Kami semua berlari naik, mengejarmu ke atas karena kemudian kau naik ke balkon dan bersiap melompat. Kurasa jika kami tidak menangkapmu kau sudah mati karena ancang-ancang yang kau ambil seakan kau akan terjun ke air, kepala lebih dulu. Saat itu Li Wang melompat memegangi kakimu, Cheng Yu di pinggang dan orang yang membuatmu mabuk menarikmu hingga kalian semua terjatuh menimpa meja DJ.”
        Xiaoshuai  menutup muka, dia tidak mengatakannya pada Dayu kalau saat itu dia ikut mengejar tapi kakinya tersandung kabel listrik, membuatnya terjatuh, menangis antara sakit dan khawatir, histeris berteriak-teriak memanggil-manggil Dayu berusaha menyadarkannya.  Saat itu dia begitu cemas memikirkan Dayu tapi sekarang ketika semua kejadian itu tinggal kenangan yang ada hanya ketololan dan rasa malu.
        Xiaoshuai membentur-benturkan wajahnya di lembaran kertas. “Malam itu ramai sekali. Tuhan, aku tak akan pernah mau datang lagi ke club itu meskipun di bayar dan kurasa wajah kita masuk dalam blacklist dan keanggotaan Fang Xin dicabut meskipun dia tidak bilang.”
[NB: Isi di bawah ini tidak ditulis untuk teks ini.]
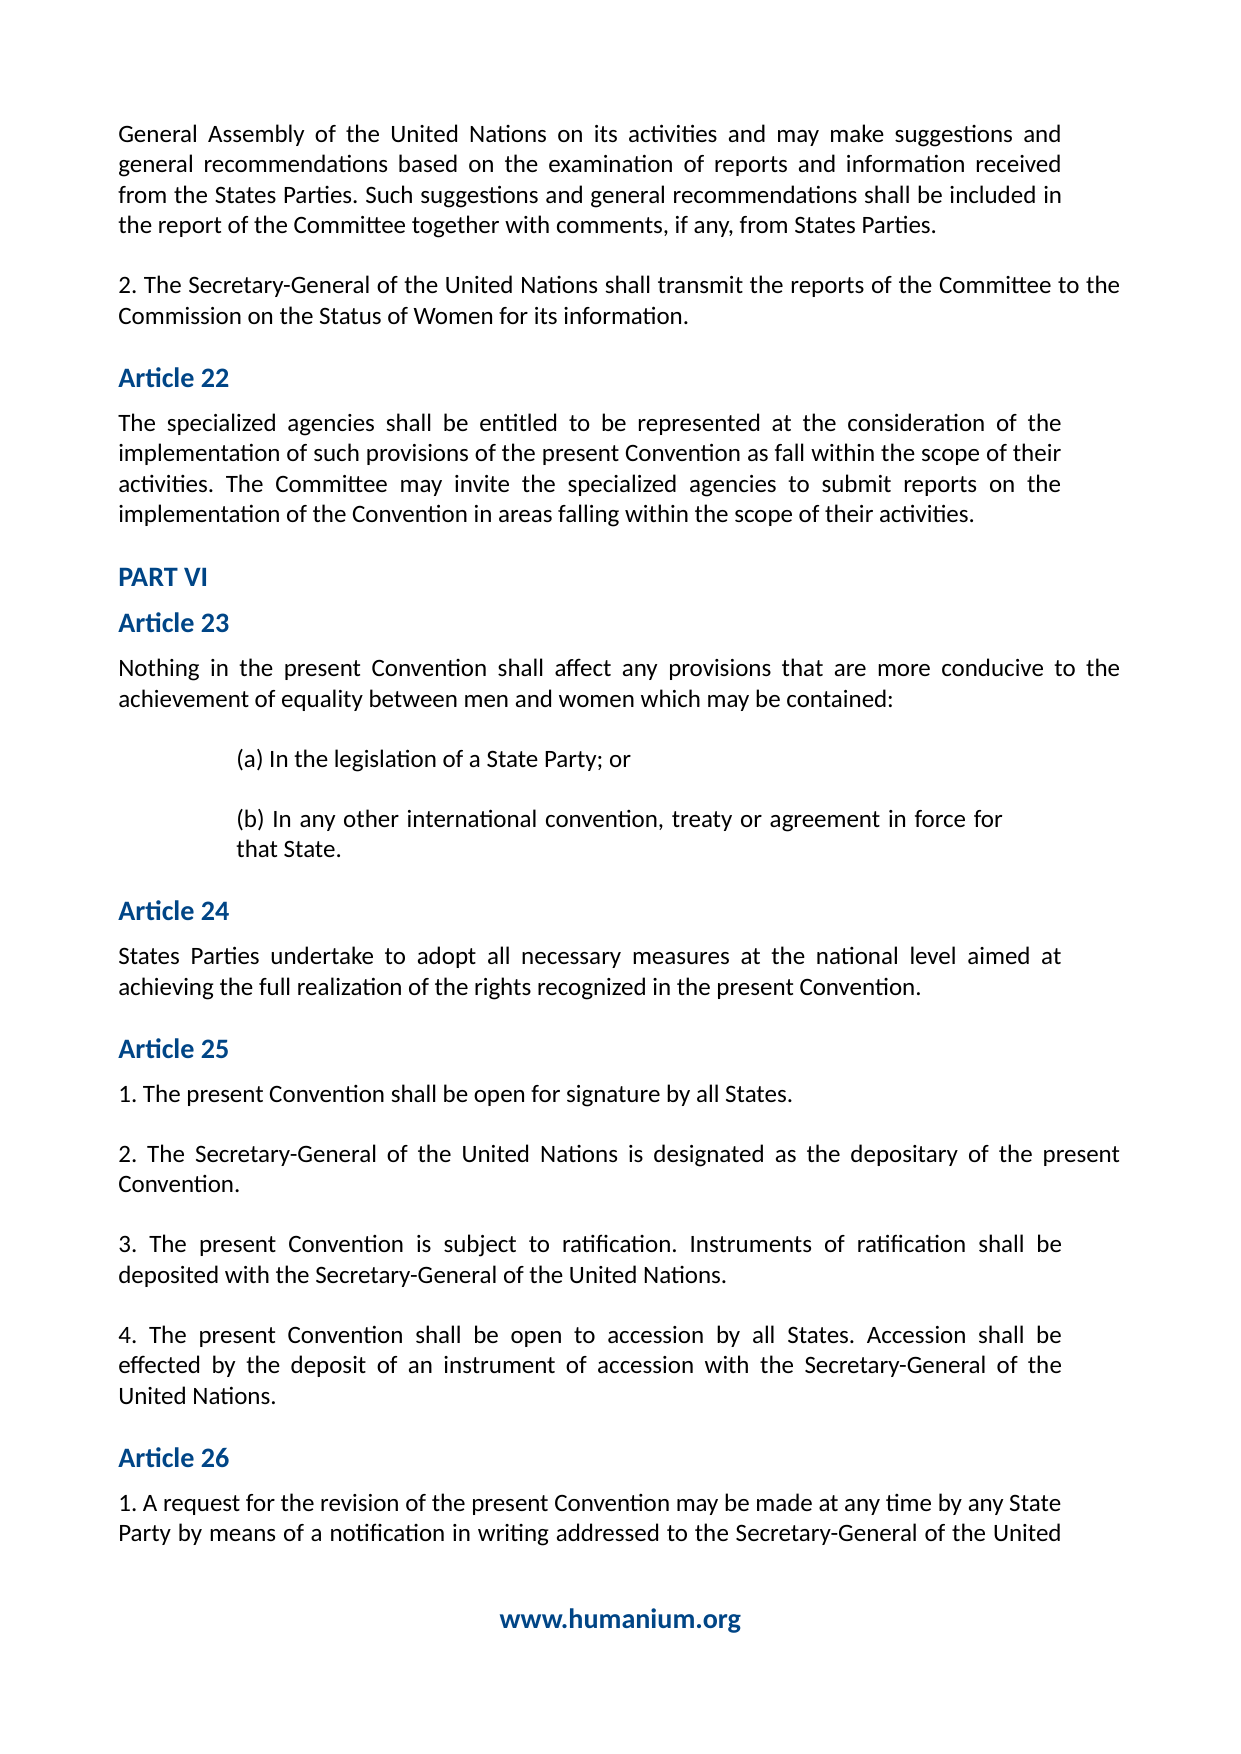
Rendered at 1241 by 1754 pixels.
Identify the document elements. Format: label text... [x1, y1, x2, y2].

text Article 25 [118, 1031, 1122, 1065]
text (b) In any other international convention, treaty or agreement in force for that State. [236, 803, 1004, 864]
text Article 22 [118, 360, 1122, 394]
text 1. A request for the revision of the present Convention may be made at any time by any State Party by means of a notification in writing addressed to the Secretary-General of the United [118, 1487, 1063, 1548]
text (a) In the legislation of a State Party; or [236, 743, 1004, 773]
text Article 24 [118, 893, 1122, 928]
text Nothing in the present Convention shall affect any provisions that are more conducive to the achievement of equality between men and women which may be contained: [118, 652, 1122, 713]
text General Assembly of the United Nations on its activities and may make suggestions and general recommendations based on the examination of reports and information received from the States Parties. Such suggestions and general recommendations shall be included in the report of the Committee together with comments, if any, from States Parties. [118, 118, 1063, 240]
text The specialized agencies shall be entitled to be represented at the consideration of the implementation of such provisions of the present Convention as fall within the scope of their activities. The Committee may invite the specialized agencies to submit reports on the implementation of the Convention in areas falling within the scope of their activities. [118, 407, 1063, 529]
text Article 26 [118, 1440, 1122, 1474]
text 3. The present Convention is subject to ratification. Instruments of ratification shall be deposited with the Secretary-General of the United Nations. [118, 1228, 1063, 1289]
text 4. The present Convention shall be open to accession by all States. Accession shall be effected by the deposit of an instrument of accession with the Secretary-General of the United Nations. [118, 1319, 1063, 1410]
text 2. The Secretary-General of the United Nations shall transmit the reports of the Committee to the Commission on the Status of Women for its information. [118, 270, 1122, 331]
text Article 23 [118, 606, 1122, 640]
text States Parties undertake to adopt all necessary measures at the national level aimed at achieving the full realization of the rights recognized in the present Convention. [118, 940, 1063, 1001]
text 1. The present Convention shall be open for signature by all States. [118, 1078, 1063, 1108]
text 2. The Secretary-General of the United Nations is designated as the depositary of the present Convention. [118, 1138, 1122, 1199]
text PART VI [118, 559, 1122, 593]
        Dayu menutupi wajahnya dengan dua tangan. “Kenapa kau menceritakan hal ini padaku?” Dia mengambil bantal dan membenamkan muka berharap bisa bersembunyi di dalamnya.
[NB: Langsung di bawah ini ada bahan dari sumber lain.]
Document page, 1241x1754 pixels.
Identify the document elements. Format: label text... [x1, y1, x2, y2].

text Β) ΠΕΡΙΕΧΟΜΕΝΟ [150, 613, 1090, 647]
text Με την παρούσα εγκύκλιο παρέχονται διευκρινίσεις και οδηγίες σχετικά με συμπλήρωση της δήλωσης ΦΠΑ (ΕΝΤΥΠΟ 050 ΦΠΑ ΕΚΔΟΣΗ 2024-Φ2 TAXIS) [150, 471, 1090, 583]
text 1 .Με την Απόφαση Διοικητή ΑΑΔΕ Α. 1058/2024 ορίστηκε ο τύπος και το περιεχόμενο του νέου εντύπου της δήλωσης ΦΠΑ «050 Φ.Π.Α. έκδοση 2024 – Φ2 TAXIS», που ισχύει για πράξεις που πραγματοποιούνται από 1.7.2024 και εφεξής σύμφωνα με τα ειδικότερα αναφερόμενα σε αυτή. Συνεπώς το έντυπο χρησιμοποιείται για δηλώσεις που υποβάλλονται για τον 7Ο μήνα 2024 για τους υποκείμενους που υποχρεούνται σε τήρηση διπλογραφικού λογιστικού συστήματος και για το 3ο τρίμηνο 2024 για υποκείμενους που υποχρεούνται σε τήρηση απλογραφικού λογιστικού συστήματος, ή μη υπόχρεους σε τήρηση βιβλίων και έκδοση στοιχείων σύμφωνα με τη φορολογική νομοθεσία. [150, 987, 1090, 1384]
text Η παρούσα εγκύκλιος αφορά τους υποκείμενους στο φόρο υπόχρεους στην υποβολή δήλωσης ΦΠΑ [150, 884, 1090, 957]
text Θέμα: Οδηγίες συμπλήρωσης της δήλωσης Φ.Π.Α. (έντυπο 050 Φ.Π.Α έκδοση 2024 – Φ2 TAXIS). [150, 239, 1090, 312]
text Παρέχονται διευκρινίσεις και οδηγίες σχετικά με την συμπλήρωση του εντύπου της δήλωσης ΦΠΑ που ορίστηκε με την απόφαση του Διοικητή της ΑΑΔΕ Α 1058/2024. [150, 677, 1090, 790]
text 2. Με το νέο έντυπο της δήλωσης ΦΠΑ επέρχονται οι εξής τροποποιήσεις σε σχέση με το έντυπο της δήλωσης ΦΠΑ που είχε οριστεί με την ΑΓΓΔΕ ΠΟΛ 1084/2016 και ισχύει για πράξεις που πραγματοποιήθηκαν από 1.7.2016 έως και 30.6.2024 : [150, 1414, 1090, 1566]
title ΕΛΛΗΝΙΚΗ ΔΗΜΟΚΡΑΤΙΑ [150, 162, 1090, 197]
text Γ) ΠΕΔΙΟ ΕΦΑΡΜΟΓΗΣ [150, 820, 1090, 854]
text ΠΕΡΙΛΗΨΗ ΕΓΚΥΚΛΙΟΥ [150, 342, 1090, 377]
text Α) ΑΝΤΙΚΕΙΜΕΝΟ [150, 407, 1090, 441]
        “Kau yang memintanya kau tahu,” sergah Xiaoshuai jengkel, menarik bantal dari  Dayu memukulkannya ke kepalanya, sebelum berkata kesal, “Aku bersyukur si Wang Qing harus membayar mahal perangkat DJ yang rusak itu.”
        Dayu kini mengerti itulah sebabnya Wang Qing tampak sangat enggan mengajaknya meskipun dia mengundangnya ke pesta. Dia terus-terusan bilang banyak alkohol, minuman keras.